Reading passage »
I'm trying to restore my 1971 Gottlieb Sheriff to work as Gottlieb originally intended. I located the quarter mech. Dime mech and the nickle mech. The dime was the most difficult to get to work, the dime is so light I had to adjust that quite a bit, but I have it working as it should:
Two nickels for 1 game
One dime for 1 game
One quarter for 3 games (what a deal)
Now my question is how is that coin lock out Supposed to work?
I know I have some tweaking to do but I'm not too sure of its purpose..
I put in a new coil ( from PBR ) and the coil pulls and don't release. Is this supposed to be?
What I understand is its supposed to make the coins not take if you put them in too fast? Is this right??
If someone can enlighten me on its purpose and how it should operate that would be great..thanks..

[Data items]

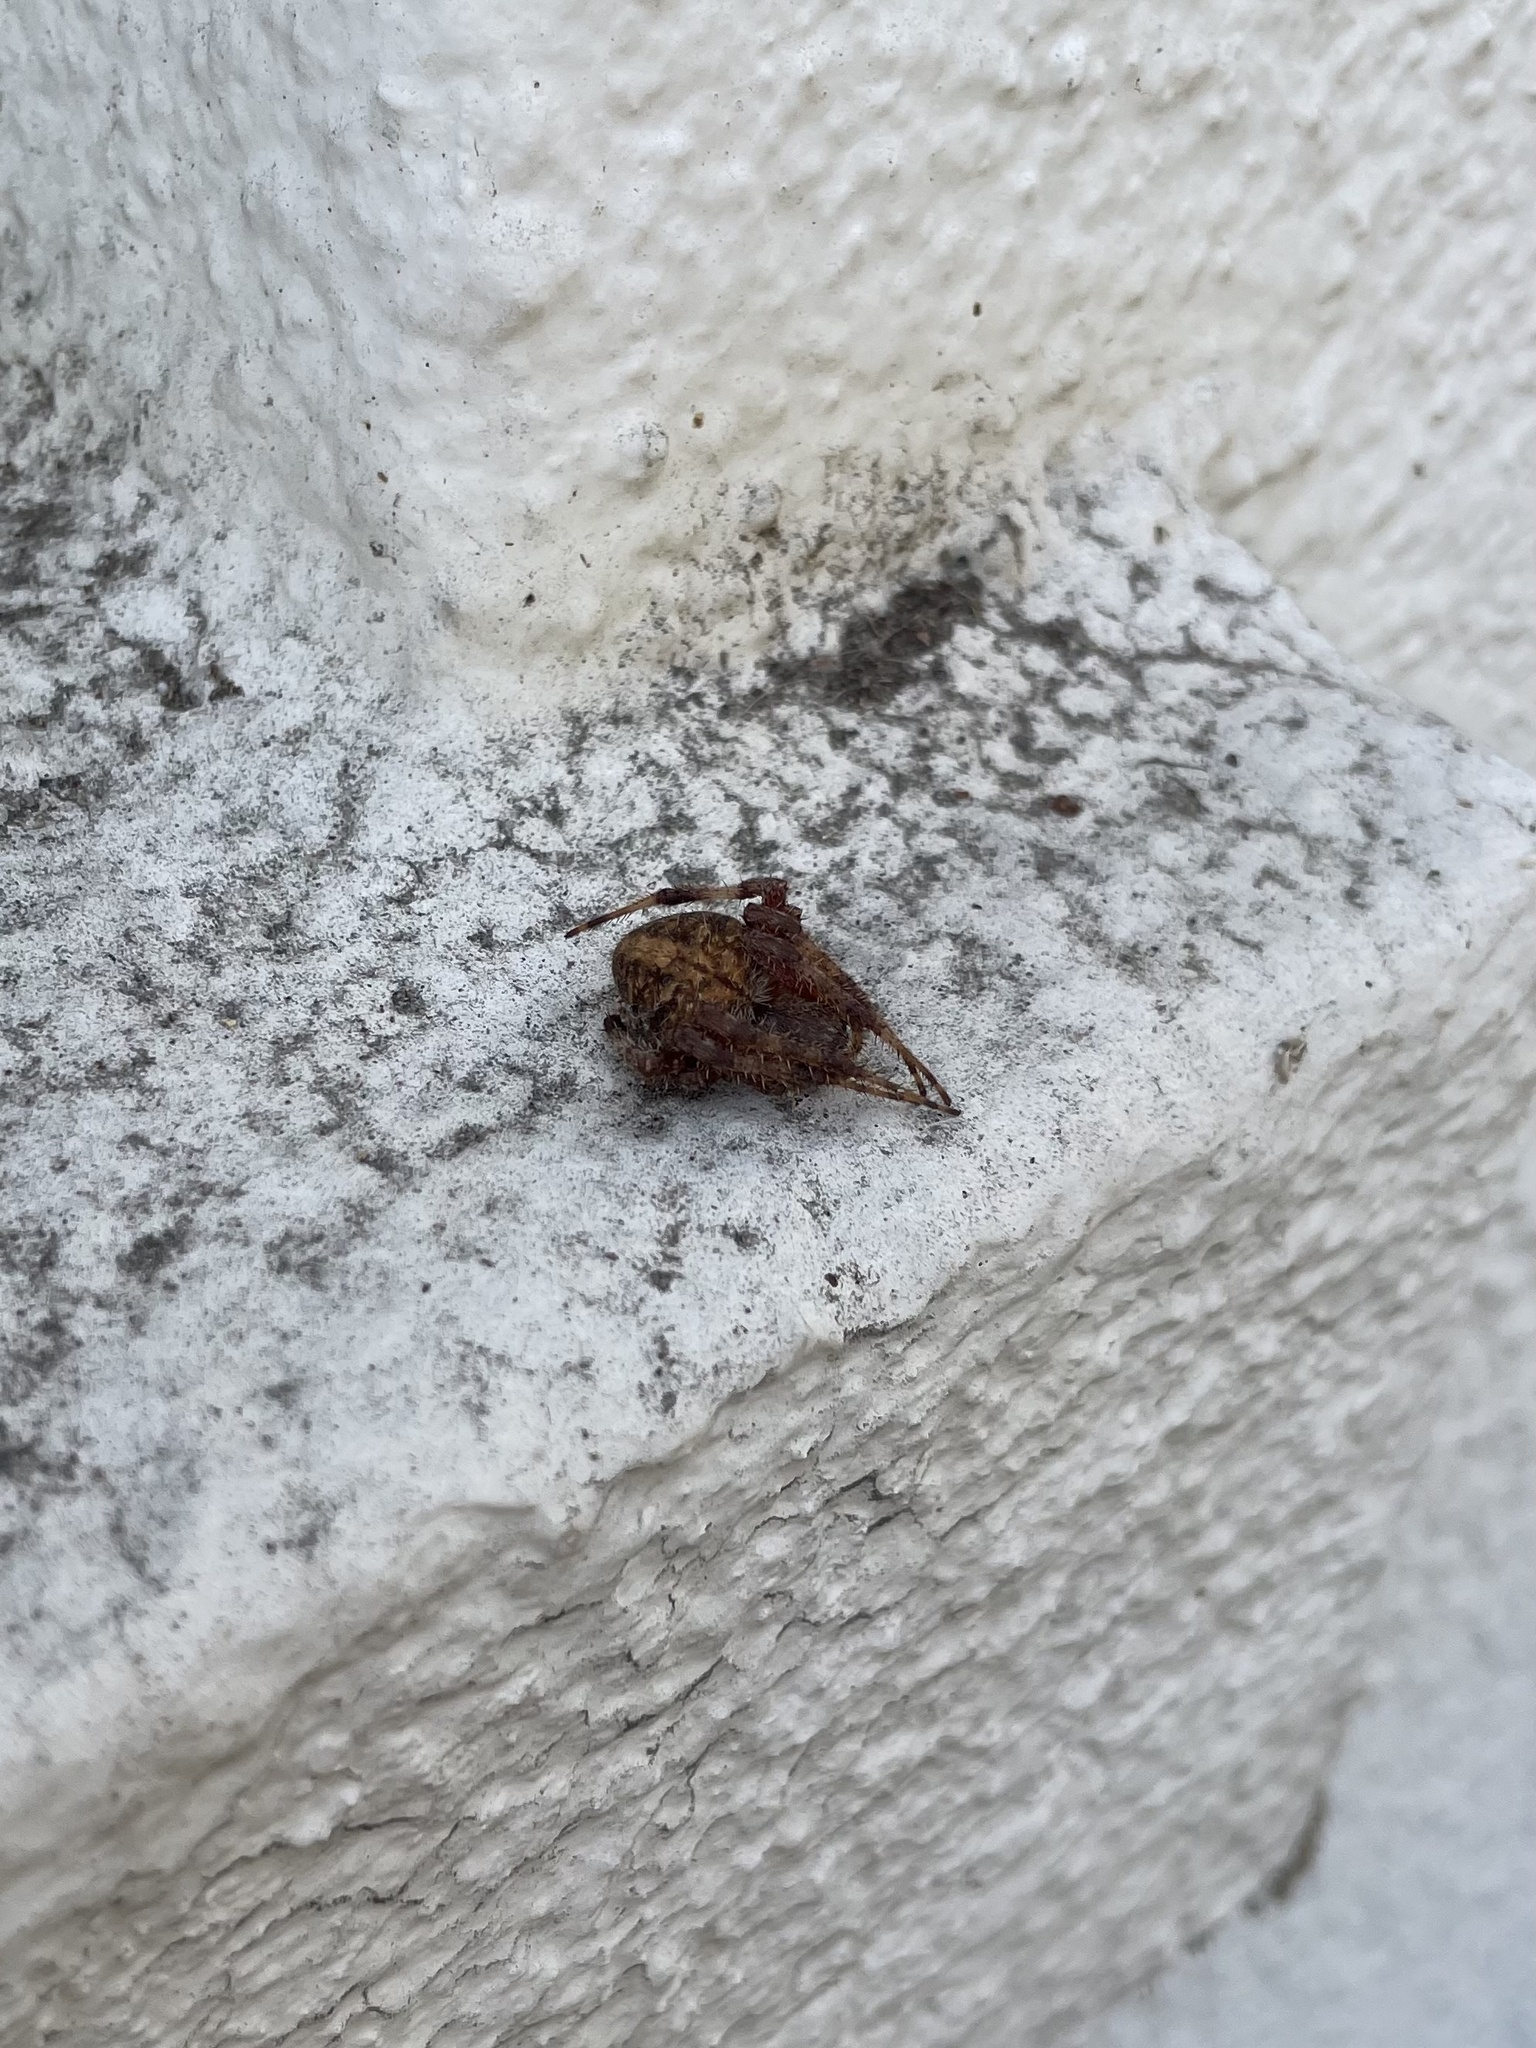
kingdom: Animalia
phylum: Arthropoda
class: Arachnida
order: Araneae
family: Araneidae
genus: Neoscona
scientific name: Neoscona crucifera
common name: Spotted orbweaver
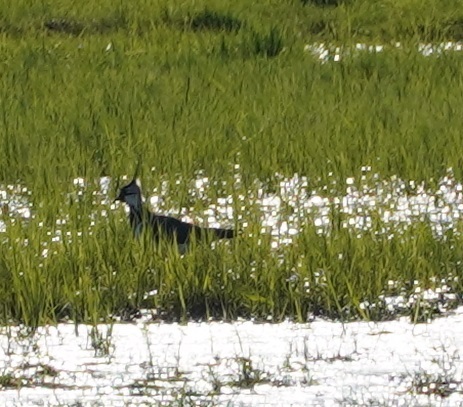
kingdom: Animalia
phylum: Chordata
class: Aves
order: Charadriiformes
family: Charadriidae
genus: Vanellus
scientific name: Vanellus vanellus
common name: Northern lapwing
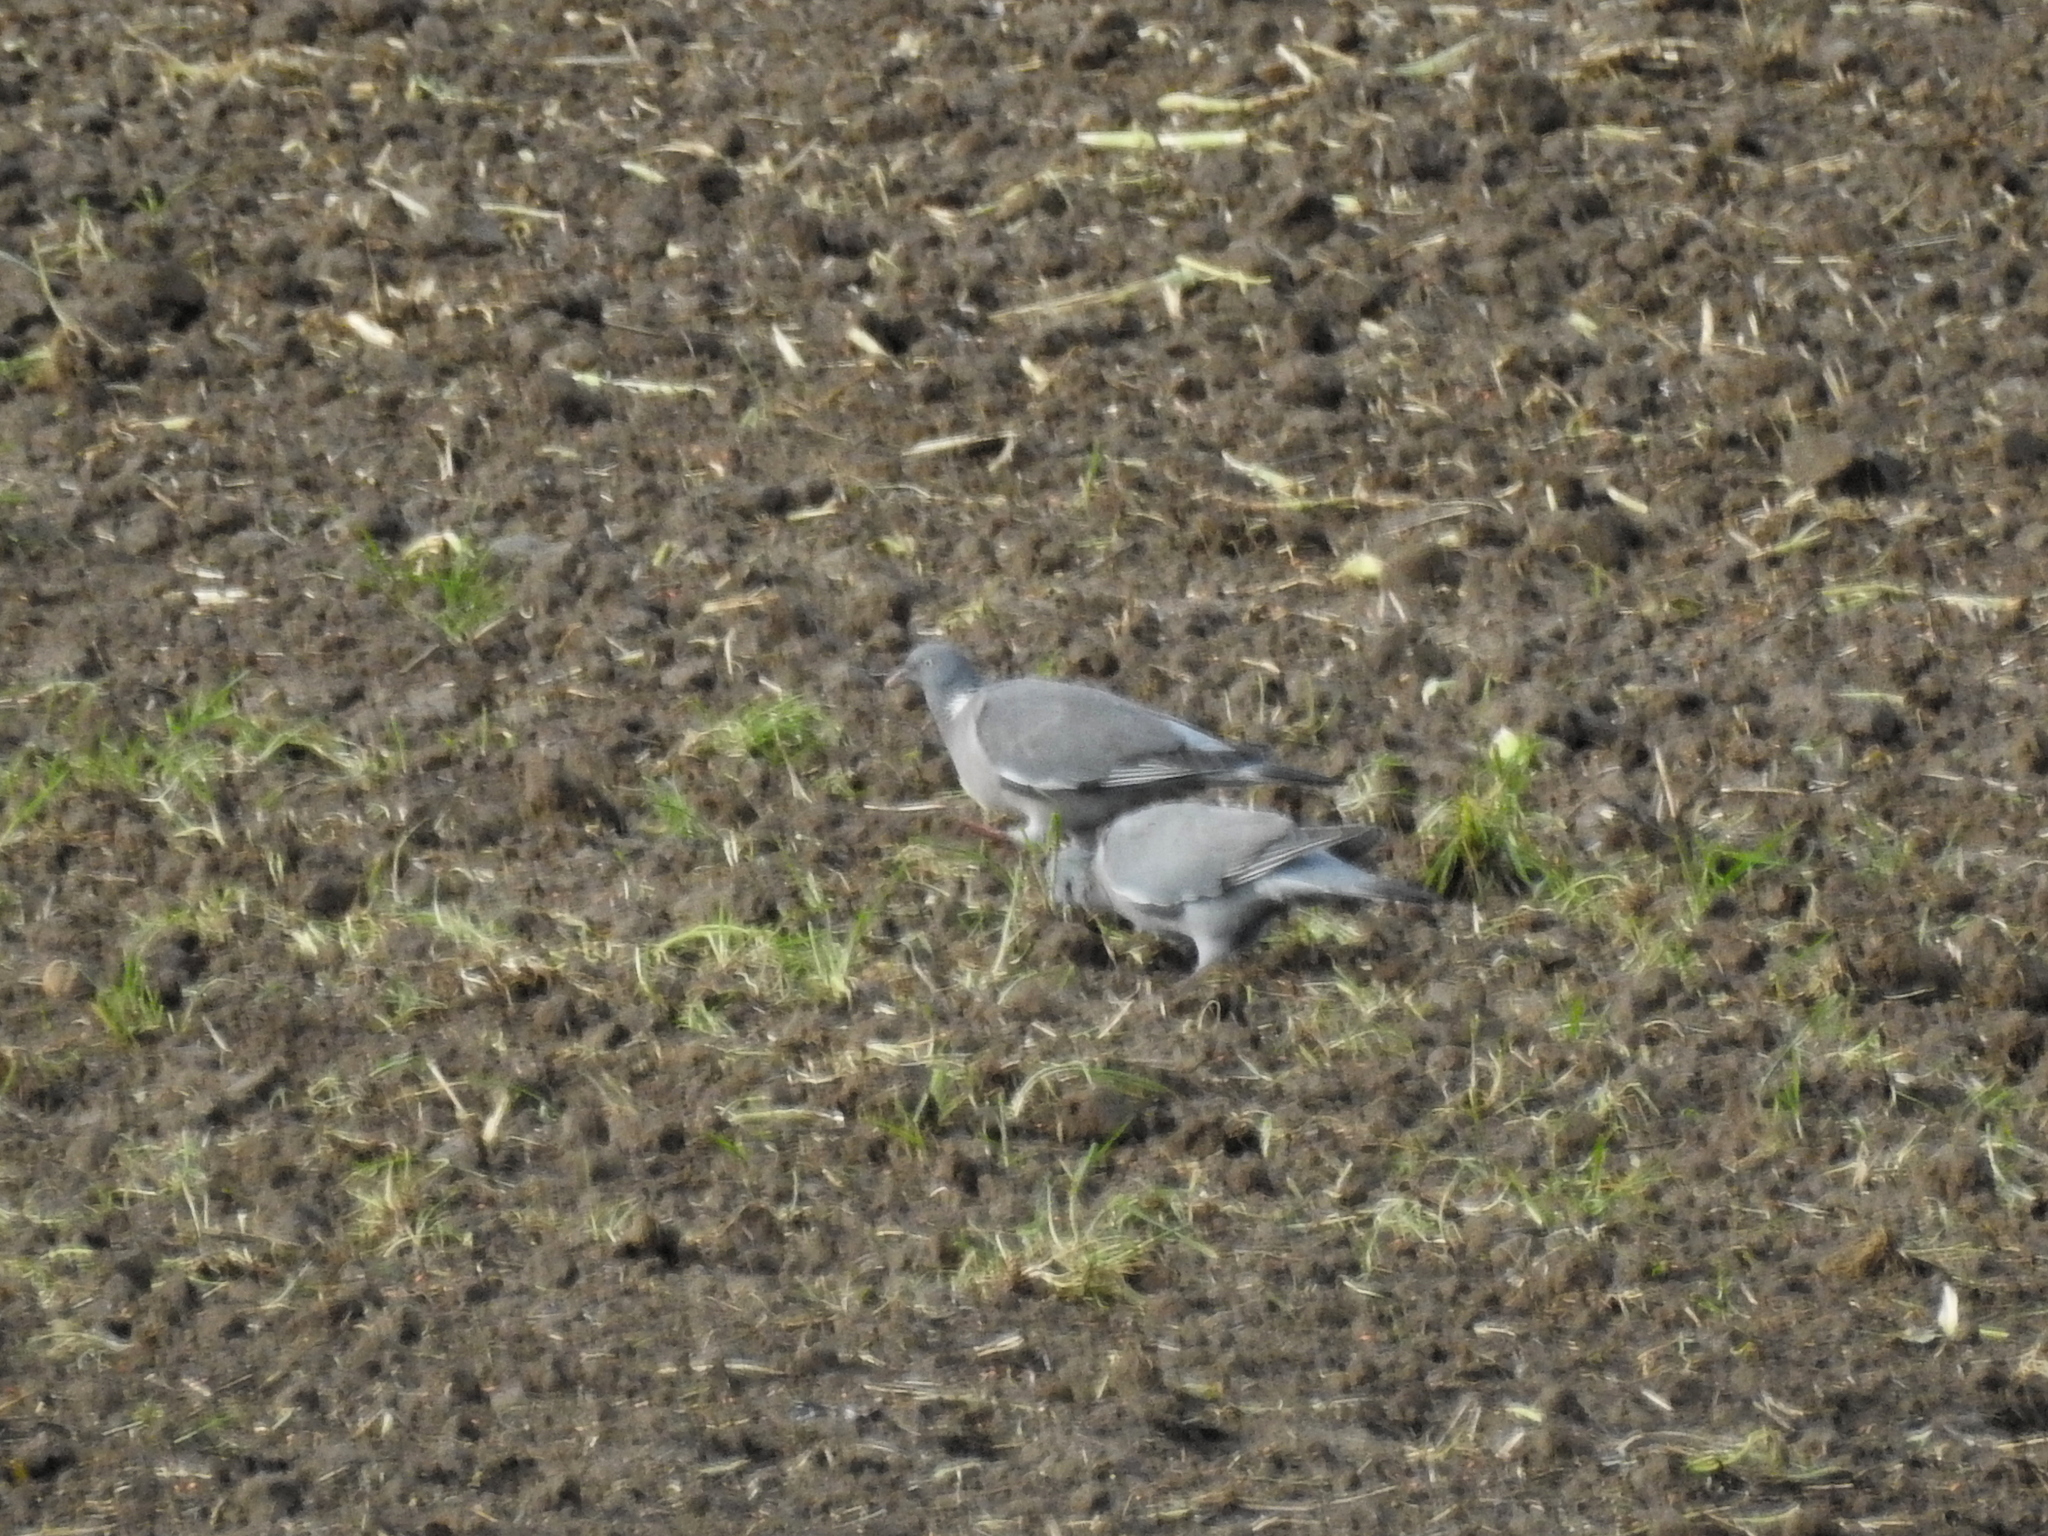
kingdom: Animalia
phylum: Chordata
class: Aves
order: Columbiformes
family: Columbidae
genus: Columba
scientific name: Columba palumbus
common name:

Goal of the exercise » Continue the pinball restoration post from the point where it stops. This data has no connection to the pinball restoration post.

Written reply »
#2 8 years ago

I think the coin lock-out is supposed to prevent people from putting in more coins while a game is in progress, as it would restart the game. I've played a couple EMs where attempting to add a second player eats the existing game. That's an educated guess, someone else should chime in.

Edit- looks like I'm wrong, some better information here:

http://forums.arcade-museum.com/archive/index.php/t-239136.html

#3 8 years ago

the lockout places a wire in the coin area, it diverts the coin to the return in the event you insert a coin into a off machine.
there is a wire rod that moves when the coil is energised. and yes, the coil stays on with power on. lets go, and slides the wire into coin travel at power off

#4 8 years ago

Oh ok !
I think I got it.
I gotta try to get the wire to block the coin from going inside the machine when the powers off.
And when the powers on the coil pulls and opens the path for the coin to give credits. That explains
why the coil was burnt out.. Seems like it's gonna be a task to try to get that wire correct.. Thanks for clearing it up for me..

#5 8 years ago

The lockout coil is often cooked because it's continuously energized like the hold coil on the motor board. Needlessly hi-tapping the game will accelerate it's demise, so make sure your game isn't hi-tapped.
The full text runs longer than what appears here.